The fate of the Black Sea peninsula, which will either move to Russia or stay with Ukraine, will be decided in a referendum to be held on March 16 by the local Crimean administration. The latest developments include the tightening of security in Crimea by pro-Russian militia.
Consequently, all these have dampened the global stock market outlook, though presumably for the near term. However, the mayhem is a blessing in disguise for some commodities like oil and gas as well as palladium which is found abundantly in Russia (read: 3 Energy ETFs to Buy on the Ukraine Crisis).
Ukraine A Boost to Palladium Investing
Russia is the biggest producer of Palladium. Concerns of any economic approval against Russia or trade restrictions (if it continues to intervene in Ukraine) could upset the export of the metal that pushed up the price of the commodity palladium. The European Union earlier has hung up talks on visa liberalization and an economic agreement with Moscow to disapprove Russia’s sortie into Ukraine’s Crimean Peninsula.
Investors should note that the metal is already undergoing a supply crunch. Diminishing stockpiles in Russia and production outages are leading to the highest supply deficit since 2000. Stockpiles could finish by the end of 2014, as per some analysts (Read: Will Palladium ETF Shine Brightest This Year?).
The Russian geopolitical risk hit at a time when the palladium market has been bucking under pressure with reduced supplies from another major produce South Africa owing to a month-long strike in South Africa’s mining sector. Both these situations have enabled palladium’s price to hit the 11-month high in early March.
Also, the demand for palladium has been steadily rising in the global auto industry which is also expanding at a fast clip. The metal is largely used in the production of catalytic converters in automobiles manufactured in China and the U.S., the world’s two biggest auto markets (read: Robust Car Sales Bring Auto ETF in Focus).

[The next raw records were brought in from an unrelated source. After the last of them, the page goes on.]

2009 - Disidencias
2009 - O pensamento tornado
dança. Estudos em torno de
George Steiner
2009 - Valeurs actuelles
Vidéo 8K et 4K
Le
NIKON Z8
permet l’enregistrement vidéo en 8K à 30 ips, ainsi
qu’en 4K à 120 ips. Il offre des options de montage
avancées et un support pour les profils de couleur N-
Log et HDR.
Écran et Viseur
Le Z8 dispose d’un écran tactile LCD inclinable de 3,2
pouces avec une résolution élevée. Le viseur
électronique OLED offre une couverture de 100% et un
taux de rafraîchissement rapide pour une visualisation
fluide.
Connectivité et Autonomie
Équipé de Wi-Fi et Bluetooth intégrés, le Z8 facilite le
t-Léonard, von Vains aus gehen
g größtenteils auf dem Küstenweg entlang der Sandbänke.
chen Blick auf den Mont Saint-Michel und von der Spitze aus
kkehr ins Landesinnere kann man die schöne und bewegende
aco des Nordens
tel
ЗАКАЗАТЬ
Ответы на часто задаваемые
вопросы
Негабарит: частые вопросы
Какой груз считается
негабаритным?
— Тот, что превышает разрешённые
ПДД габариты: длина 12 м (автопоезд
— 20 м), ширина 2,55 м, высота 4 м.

Amid hopes for higher prices for the metal, this could be the right time to invest in the metal. Below we have highlighted the only pure-play on the metal – ETF Securities Physical Palladium Shares (PALL) – in detail.

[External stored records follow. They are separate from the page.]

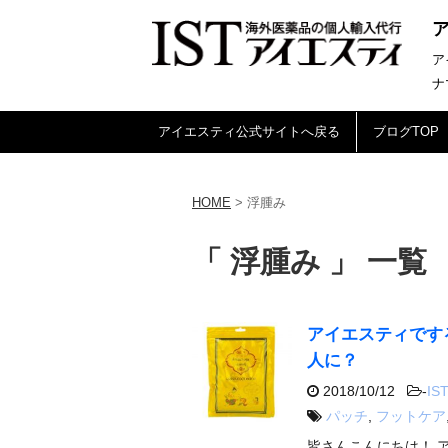
ア
ナ
アイエスティ公式サイトへ戻る
ブログTOP
HOME
>
浮腫み
「 浮腫み 」 一覧
アイエスティです
人に？
2018/10/12
-
IST
パッチ
,
フットケア
皆さんこんにちは！ 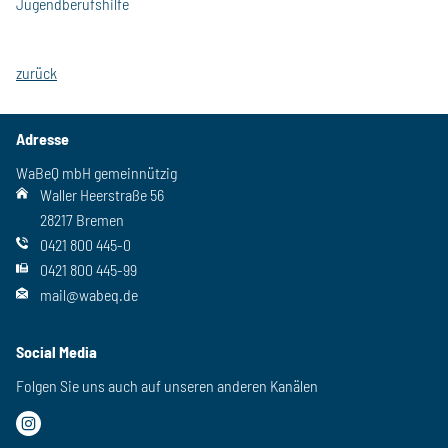
Jugendberufshilfe
zurück
Adresse
WaBeQ mbH gemeinnützig
Waller Heerstraße 56
28217 Bremen
0421 800 445-0
0421 800 445-99
mail@wabeq.de
Social Media
Folgen Sie uns auch auf unseren anderen Kanälen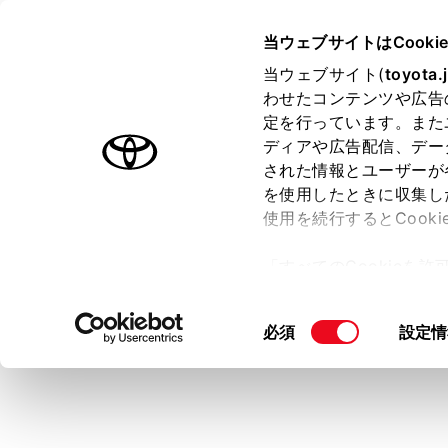
COROLLA SPORT HEV
取扱
当ウェブサイトはCooki
マルチメディア
当ウェブサイト(
toyota.
ホーム
わせたコンテンツや広告
ディス
定を行っています。また
はじめに
ディアや広告配信、デー
された情報とユーザーが
安全・安心のために
を使用したときに収集し
走行に関する情報表示
使用を続行するとCook
運転する前に
「すべてのCookieを
運転
10.5インチ
ー)が保存されることに同
室内装備・機能
更、同意を撤回したりす
同
必須
設定情
マルチメディア
て
」をご覧ください。
意
お手入れのしかた
の
万一の場合には
選
択
車両情報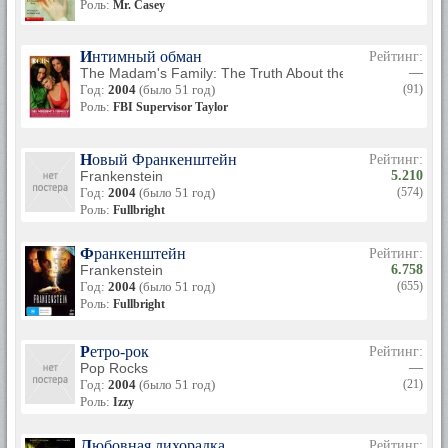
Роль:
Mr. Casey
Интимный обман
Рейтинг:
The Madam's Family: The Truth About the Canal Street Br
—
Год:
2004
(было 51 год)
(91)
Роль:
FBI Supervisor Taylor
Новый Франкенштейн
Рейтинг:
Frankenstein
5.210
Год:
2004
(было 51 год)
(574)
Роль:
Fullbright
Франкенштейн
Рейтинг:
Frankenstein
6.758
Год:
2004
(было 51 год)
(655)
Роль:
Fullbright
Ретро-рок
Рейтинг:
Pop Rocks
—
Год:
2004
(было 51 год)
(21)
Роль:
Izzy
Любовная лихорадка
Рейтинг: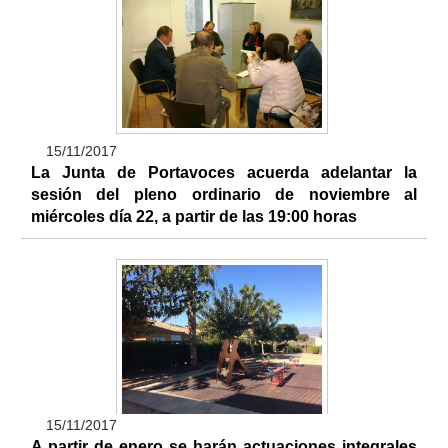
15/11/2017
La Junta de Portavoces acuerda adelantar la
sesión del pleno ordinario de noviembre al
miércoles día 22, a partir de las 19:00 horas
15/11/2017
A partir de enero se harán actuaciones integrales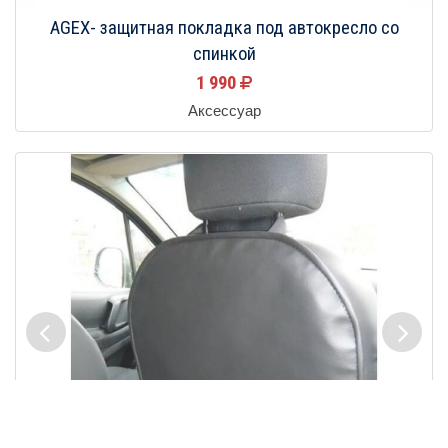
AGEX- защитная покладка под автокресло со
спинкой
1 990
Аксессуар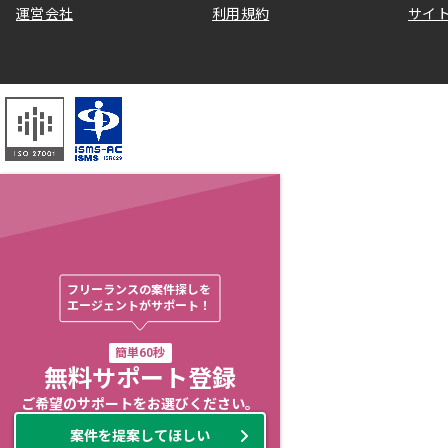
運営会社
利用規約
サイ
フリーランスの案件探しを

エージェントがサポート！
簡単60秒
無料サポート登録
ご希望のサポートをお選びください。
案件を提案してほしい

For a bullion-backed approach to palladium ETF investing, investors can look to ETF Securities Physical Palladium Shares or PALL. The ETF holds the metal in the form of bullion, or ingots. The metal is safely stored in London and Zürich on behalf of the custodian, JP Morgan Chase Bank.

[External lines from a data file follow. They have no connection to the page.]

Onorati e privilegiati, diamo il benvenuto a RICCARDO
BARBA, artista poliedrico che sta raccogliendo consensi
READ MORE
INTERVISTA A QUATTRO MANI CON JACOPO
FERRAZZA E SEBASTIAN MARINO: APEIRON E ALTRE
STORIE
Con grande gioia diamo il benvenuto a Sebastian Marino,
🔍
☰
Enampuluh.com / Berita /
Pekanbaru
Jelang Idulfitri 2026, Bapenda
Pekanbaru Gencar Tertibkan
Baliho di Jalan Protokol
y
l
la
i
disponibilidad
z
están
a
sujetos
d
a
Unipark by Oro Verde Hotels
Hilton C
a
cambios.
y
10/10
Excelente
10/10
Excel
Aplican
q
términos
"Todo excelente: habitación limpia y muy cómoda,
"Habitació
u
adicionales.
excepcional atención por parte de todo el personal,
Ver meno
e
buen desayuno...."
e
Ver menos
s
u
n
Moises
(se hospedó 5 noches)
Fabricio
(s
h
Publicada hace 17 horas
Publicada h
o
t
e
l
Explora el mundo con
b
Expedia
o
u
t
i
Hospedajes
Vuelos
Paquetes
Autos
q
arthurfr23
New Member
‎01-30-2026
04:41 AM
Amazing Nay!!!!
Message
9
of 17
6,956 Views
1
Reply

Investing through PALL in palladium represents a cost-effective and suitable mode for investors. The transaction costs for buying and selling the shares will be much lower than purchasing, storing and insuring physical palladium for most investors (read: 3 Commodity ETFs Still Looking Strong).
This ETF is designed to track the spot price of Palladium bullion and has amassed about $495.7 million. The expense ratio of 60 basis points appears reasonable in the precious metals ETF space.
PALL has returned about 7.84% year to date. The performance left behind the other precious metal products like iShares Silver Trust (SLV) and ETFS Physical Platinum Shares (PPLT) which added 7.11% and 6.59%, respectively, in the time frame. Only gold ETFs have outperformed the metal so far this year in the space.
From a technical standpoint as well, PALL looks attractive. The short-term moving averages of PALL are above the long-term averages as depicted in the chart above. This suggests continued bullishness for this ETF.
However, there is a little drag in the relative strength index that stands at 65.67 suggesting that the fund is approaching overbought territory. However, there is still time before the interest in palladium investing gets stale and investors can easily try out the latest surge in it.
We give the product a Zacks ETF Rank of 3 or ‘Hold’ rating, though with the current geopolitical concerns, this could be an interesting play for investors in the short-term.